Собрание сочинений (Том 1) - Панова Вера Федоровна 14 стр.


— Байбак проклятый, — сказал вдруг Кравцов, глядя на Протасова с омерзением. — Если у тебя есть талант сделать сверх положения, почему же не сделать, кто ж должен делать, если не я и не ты? — Протасов только отворачивался и жмурился, словно его били по лицу. — Тебе бы только дрыхнуть да водку жрать, черт бесполезный…

Данилов встал.

— Товарищи! — сказал он тихо, мельком скользнув глазами по лицу Супругова. — Вы меня не совсем поняли. Я не предлагал включить в ремонтные работы медицинский персонал. Я предлагаю создать постоянную ремонтную бригаду из наших специалистов. А если кое-кто из санитаров во время порожнего рейса окажет посильную помощь, то неужели, товарищи, это отразится на вашем уходе за ранеными? Ведь нет, я думаю?

Он спрашивал ласково и заботливо и совершенно точно знал, каков будет ответ. Сейчас же закричали девушки: «Нет! Нет! Не отразится!» И Юлия Дмитриевна гордо выпрямилась, и доктор Белов удовлетворенно и успокоенно утвердился на своем председательском месте. Вопрос решился сразу, легко и дружно.

С этого дня Данилов стал наблюдать за Супруговым более внимательно. Но ничего особенного не замечал — Супругов опять замкнулся, держался по-прежнему искательно и осторожно. «Почему он выскочил тогда на собрании?» — спрашивал себя Данилов и все не мог найти ответа. Потом нашел: Супругов искал популярности у персонала.

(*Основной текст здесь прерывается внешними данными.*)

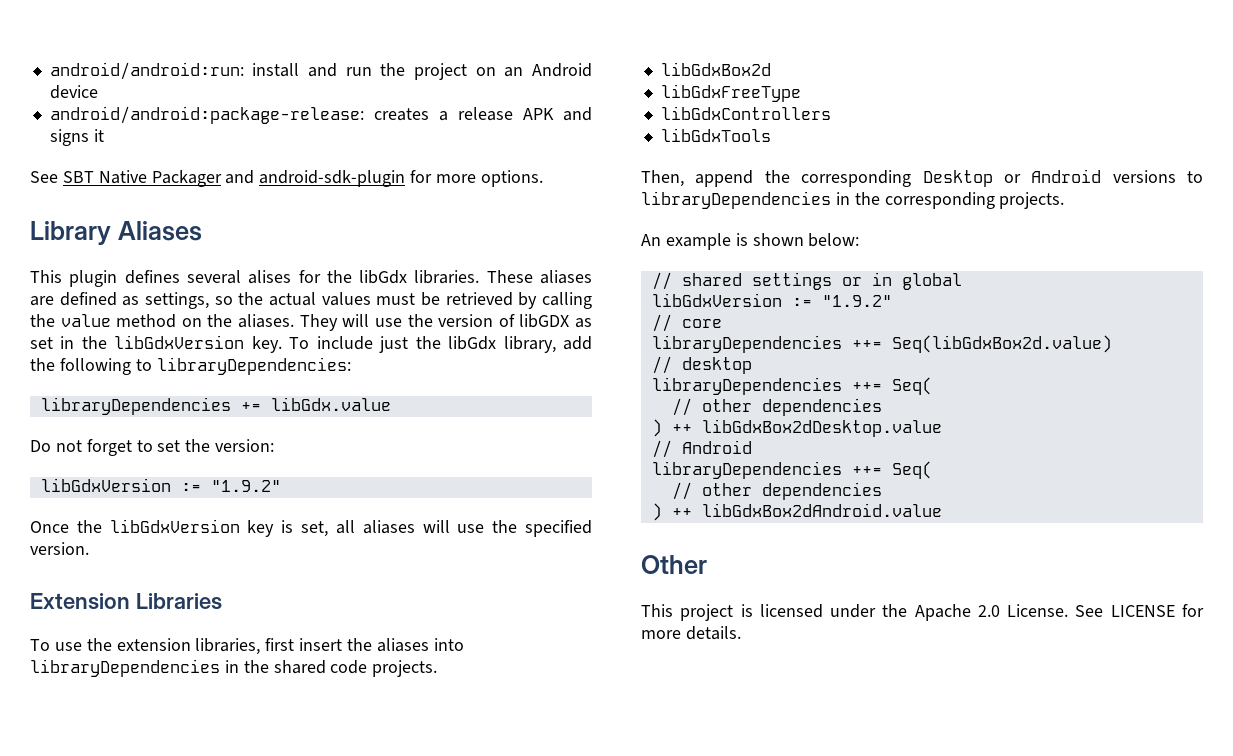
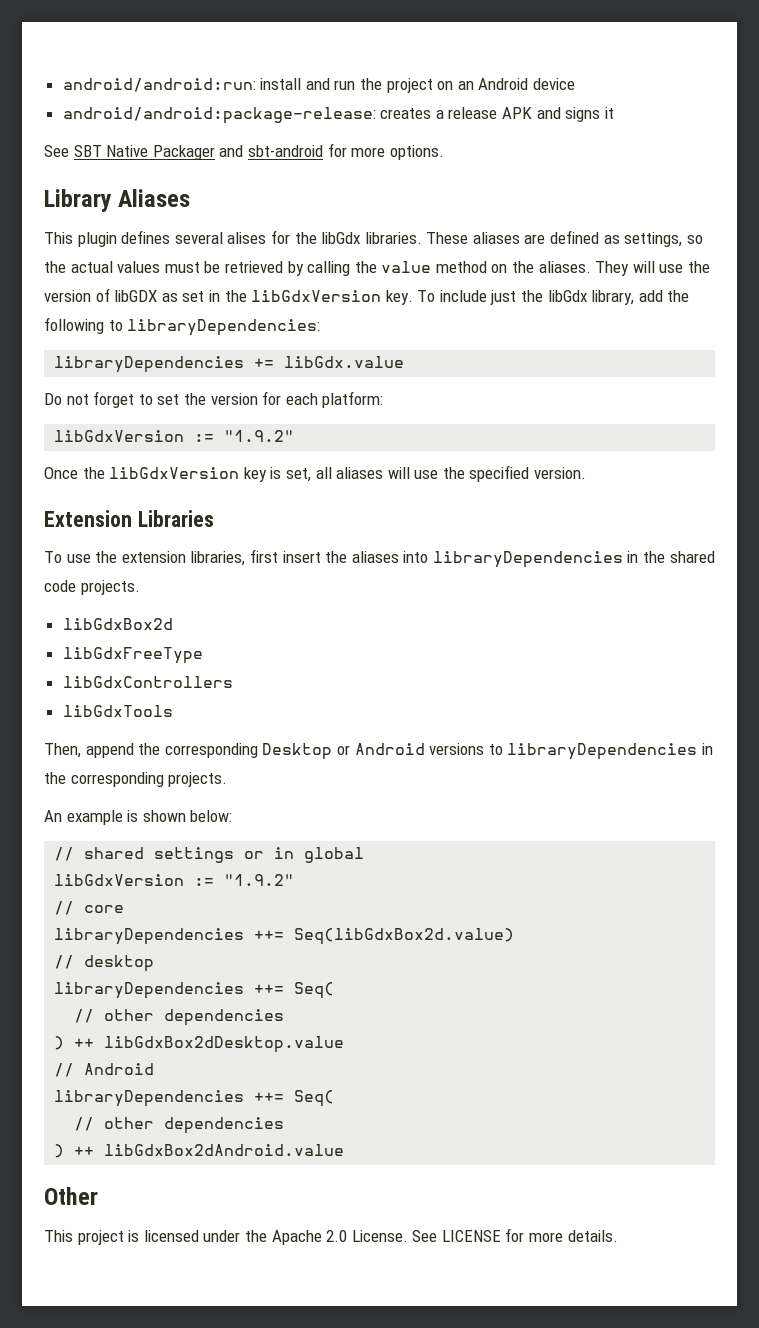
[259,170,406,187] android-sdk-plugin -> [247,145,323,157] sbt-android
[215,439,275,452] version: -> [210,391,384,408] version for each platform:

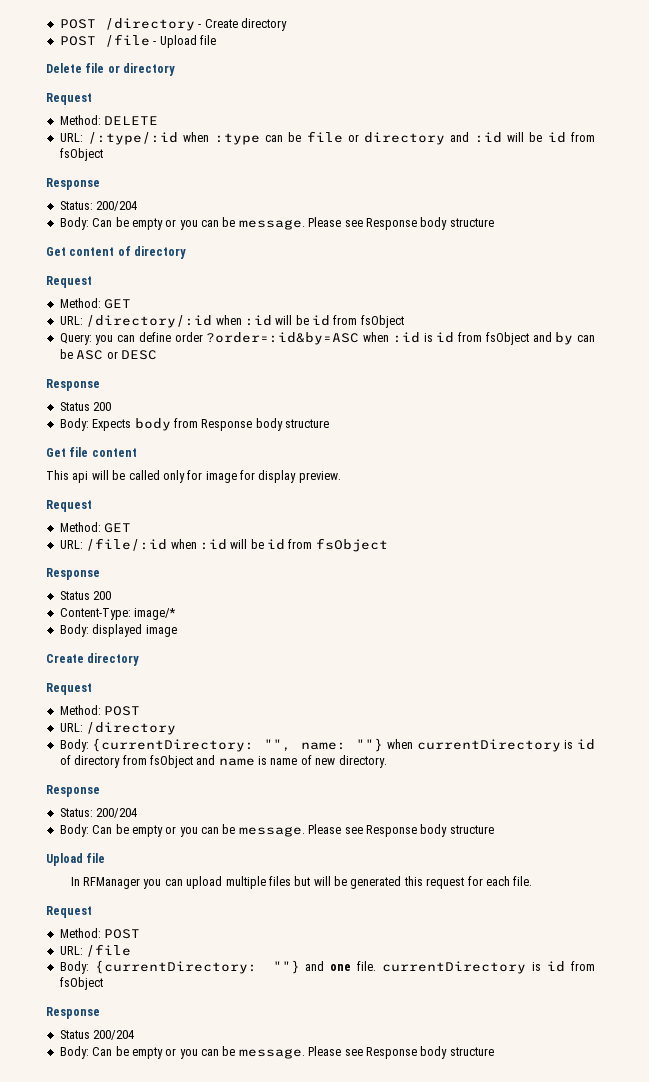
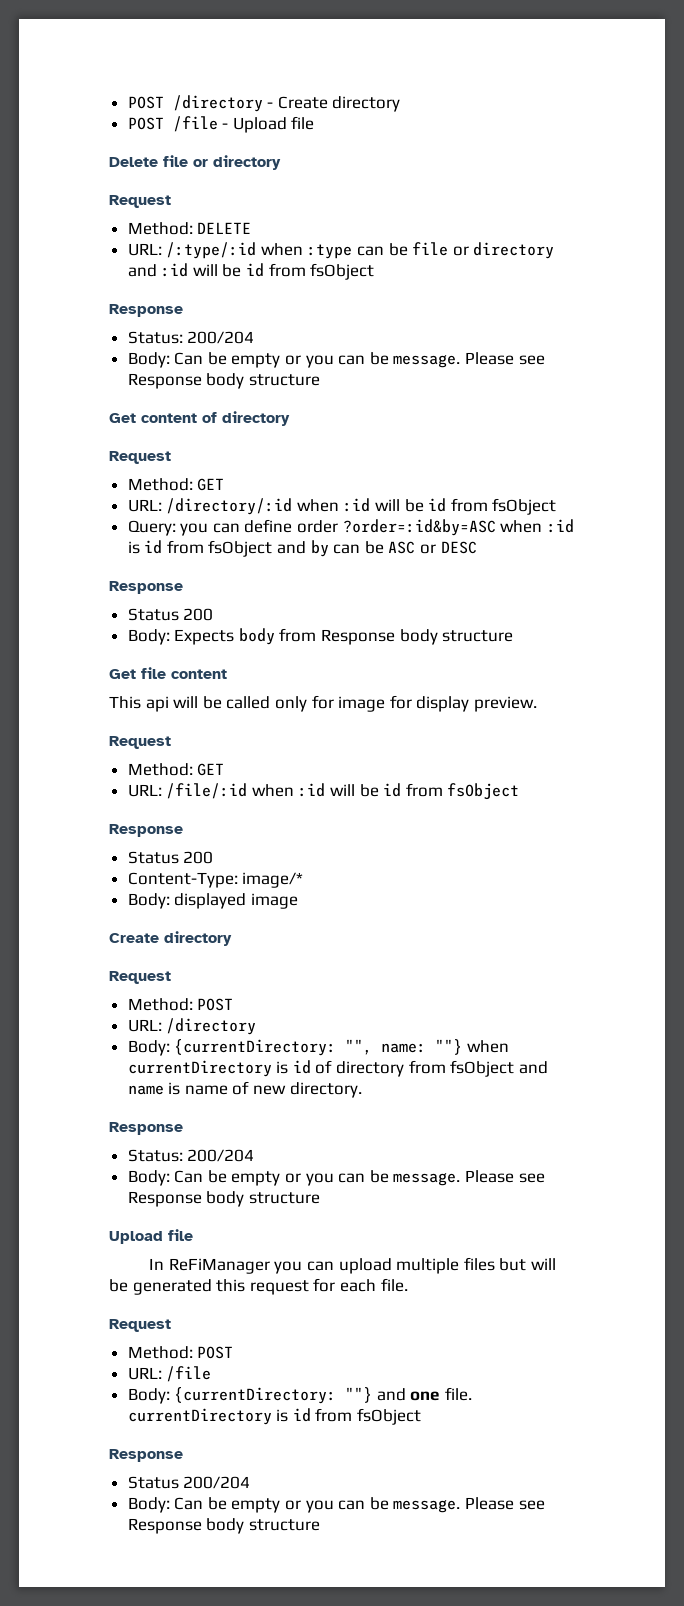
[83,877,141,889] RFManager -> [168,1258,270,1274] ReFiManager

Однажды Данилов застал его в вагоне команды; Супругов рассказывал что-то. Данилов остановился, послушал: какие-то старые анекдоты. Люди смеялись охотно. «Надо в театр их свести, что ли», — подумал Данилов. Тогда же у него мелькнула мысль, что доктор Супругов, видимо, не прочь снискать расположение персонала. Ну что ж, и ладно. Чем сидеть сычом у себя в купе, пусть лучше развлекает людей.

Но в другой раз он сильно рассердился. Они опять стояли в Кирове во время порожнего рейса. Стоянка была недолгой, а когда дали приказ к отправлению, то оказалось, что в поезде нет ни одной санитарки: Супругов своей властью отпустил их всех в кино. Отправка задержалась на три часа. Данилов хотел, чтобы начальник приказом объявил Супругову выговор, но доктор Белов, по доброте, не согласился.

— Он же, знаете, хотел им доставить удовольствие, — сказал доктор примирительно. — Они в таком возрасте, когда это все нужно как воздух — кинематограф, знаете, танцы… оперетка… Может быть, он не знал, что нас отправят так скоро. Нам следовало его предупредить, не правда ли?

Данилов не стал спорить с начальником, но от него зашел к Супругову и сказал:

— Доктор, если вы еще раз распорядитесь командой без разрешения начальника или моего — вы будете переведены в другую часть с большими неприятностями. Это я вам гарантирую — и перевод, и неприятности. Понятно?

Он повернулся и вышел. Супругов выслушал его, подняв глаза от книги, которую читал. Медленным взглядом он проводил Данилова…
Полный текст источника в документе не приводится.